Former Bank of England Monetary Policy Committee Member, David Blanchflower, said that raising rates very soon will be a disaster and “foolish.” He told BBC Radio 4 that interest rates are at 0.1% but economists warn that inflation could peak at 6.0%. Former MPC member Andrew Sentance laughed at Danny Blanchflower’s comments saying that he did not understand monetary policy. With economists being torn about the prospect of higher interest rates, it is not surprising that there are so many differing views. However, markets have priced in a rate hike and expectations remain solid that an interest rate hike is possible in November.
Bank of England has been Misunderstood?
At the same time, analysts argue that the BoE Governor’s recent comments have been misunderstood and that a November rate rise is unlikely. Bailey has stated that the Bank will act if there are inflation risks in the medium-term and that the Monetary Policy Committee will wait and see until December when labour market data is available.
Also, for some analysts, the subsequent rate hikes being priced in by investors are a bit extreme as possibly two rates maximum by the end of 2022 sounds more reasonable. However, any recent hike expectations being priced out could also negatively impact on the pound.
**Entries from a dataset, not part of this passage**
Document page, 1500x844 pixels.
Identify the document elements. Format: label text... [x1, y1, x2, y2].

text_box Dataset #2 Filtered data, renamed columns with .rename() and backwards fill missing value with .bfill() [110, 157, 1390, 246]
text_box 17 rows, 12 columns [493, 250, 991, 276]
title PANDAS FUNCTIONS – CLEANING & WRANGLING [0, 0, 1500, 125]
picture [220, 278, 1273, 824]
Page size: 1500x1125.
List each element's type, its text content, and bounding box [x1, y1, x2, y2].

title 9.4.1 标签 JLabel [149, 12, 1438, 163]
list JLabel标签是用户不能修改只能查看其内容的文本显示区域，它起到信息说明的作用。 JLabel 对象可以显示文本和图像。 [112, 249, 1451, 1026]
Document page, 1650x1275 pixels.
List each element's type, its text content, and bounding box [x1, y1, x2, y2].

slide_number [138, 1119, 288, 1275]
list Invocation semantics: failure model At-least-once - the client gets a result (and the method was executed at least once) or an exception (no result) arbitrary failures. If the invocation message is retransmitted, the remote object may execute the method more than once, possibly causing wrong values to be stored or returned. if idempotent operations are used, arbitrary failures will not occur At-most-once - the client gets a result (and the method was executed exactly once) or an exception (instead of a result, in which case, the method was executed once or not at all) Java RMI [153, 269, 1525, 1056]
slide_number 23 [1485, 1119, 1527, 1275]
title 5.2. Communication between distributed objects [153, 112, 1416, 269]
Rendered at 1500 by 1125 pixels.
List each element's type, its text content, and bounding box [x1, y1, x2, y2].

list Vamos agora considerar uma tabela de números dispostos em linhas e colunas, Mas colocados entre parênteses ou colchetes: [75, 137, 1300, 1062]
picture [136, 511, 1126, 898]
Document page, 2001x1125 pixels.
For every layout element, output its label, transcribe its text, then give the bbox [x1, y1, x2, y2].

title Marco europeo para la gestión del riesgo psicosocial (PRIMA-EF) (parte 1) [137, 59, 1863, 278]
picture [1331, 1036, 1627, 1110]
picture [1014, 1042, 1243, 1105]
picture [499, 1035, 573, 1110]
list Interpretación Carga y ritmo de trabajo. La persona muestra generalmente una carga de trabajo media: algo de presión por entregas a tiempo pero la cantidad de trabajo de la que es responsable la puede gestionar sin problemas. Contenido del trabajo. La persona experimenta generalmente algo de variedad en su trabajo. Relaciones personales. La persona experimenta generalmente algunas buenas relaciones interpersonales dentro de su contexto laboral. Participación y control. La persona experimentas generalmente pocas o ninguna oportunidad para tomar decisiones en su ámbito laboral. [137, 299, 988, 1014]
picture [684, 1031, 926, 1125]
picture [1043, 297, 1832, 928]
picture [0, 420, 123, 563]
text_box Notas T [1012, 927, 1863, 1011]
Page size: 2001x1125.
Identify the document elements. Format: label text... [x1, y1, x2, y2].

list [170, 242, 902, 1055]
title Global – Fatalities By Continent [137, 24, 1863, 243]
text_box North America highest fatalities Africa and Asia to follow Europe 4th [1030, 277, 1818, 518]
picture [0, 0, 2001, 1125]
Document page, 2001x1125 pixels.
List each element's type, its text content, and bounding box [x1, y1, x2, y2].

Others have argued that, if indeed early interest rate hikes will be disastrous to the economy, then pricing out these rate hikes will possibly support the pound. With so many different arguments, it is not yet clear how the pound will react. Some commentators have even gone as far as to suggest that the pound will fall whatever happens. For example, if the BoE ends up being more dovish and does not raise interest rates, it will end up disappointing markets. On the other hand, if it does deliver early rate hikes it might end up making a policy mistake. Nonetheless, Friday’s PMI data might offer further guidance: if it comes stronger than expected then the pound will strengthen and so will the case for raising interest rates.